There is also the question of whether the current generation of AI technology- large language models, diffusion models, transformer architectures- will continue to scale in the way that has driven demand for more and more compute. The history of technology suggests that the law of diminishing returns eventually applies to any given paradigm. If AI progress requires ten times more compute for each significant improvement in capability, the economics of that improvement become harder to justify at some point.
None of this is to say NVIDIA’s future is bleak. The company has diversified broadly, into automotive systems, industrial simulation, scientific computing, and healthcare imaging. Jensen Huang is a genuinely strategic thinker who has shown the ability to reinvent the company’s positioning multiple times. But valuations that briefly made NVIDIA one of the world’s most valuable companies price in a future of sustained exponential growth that has historically been difficult for any company to maintain.
THE BIGGER PICTURE: INFRASTRUCTURE AS POWER
What NVIDIA’s story illustrates, more than anything about GPUs or machine learning, is a principle about how technological infrastructure creates and concentrates power.
We have seen this pattern before. Microsoft did not just sell software. It controlled the platform that every PC application had to run on, and that control gave it leverage over the entire software industry for a generation.
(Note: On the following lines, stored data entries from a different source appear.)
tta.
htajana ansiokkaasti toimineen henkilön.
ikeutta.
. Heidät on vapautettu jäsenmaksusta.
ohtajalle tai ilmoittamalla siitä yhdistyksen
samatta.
Google did not just offer a better search engine. It became the infrastructure through which most of the world’s information seeking happened. Amazon did not just build a better bookstore. It built cloud infrastructure that the majority of the tech industry came to depend on.
NVIDIA is the latest instantiation of this pattern, but with a twist. The others achieved their infrastructure status primarily through software and network effects. NVIDIA has achieved it through hardware, physical chips that require billion-dollar fabrication facilities to produce and years of software ecosystem development to make usable. That combination is arguably harder to displace than a software platform because the barriers to entry are not just intellectual but physical and financial.
The companies that depend on NVIDIA are aware of this dynamic. So is the US government. So are NVIDIA’s rivals. The frantic investment in alternative AI chips, the export controls, the custom silicon programs at the cloud providers, all of these are, at some level, attempts to manage or reduce a dependency that has become structurally important in ways that make people uncomfortable.
That discomfort is, in a strange way, the most honest measure of how much power NVIDIA has accumulated. Not the market cap. Not the revenue. The fact that the world’s largest technology companies, several national governments, and armies of researchers and engineers are all spending significant resources trying to reduce their reliance on a company founded to make graphics cards for video games.
What NVIDIA has become is a once-in-a-generation type of infrastructure player, the kind that bends industry dynamics around itself not through aggression or monopolistic behavior, but through the quiet, compounding power of being genuinely necessary.
Whether that necessity persists, whether the bets on AI compute continue to pay off at the scale the market is pricing in, and whether the geopolitical pressures ultimately squeeze or redirect the company, these are open questions. What is not open is the question of whether NVIDIA matters. It matters in the way that roads matter, or electrical grids matter. Not glamorously. Not obviously. Just fundamentally.
The most powerful position in any ecosystem is not to be the best product. It is to be the thing that makes all the other products possible.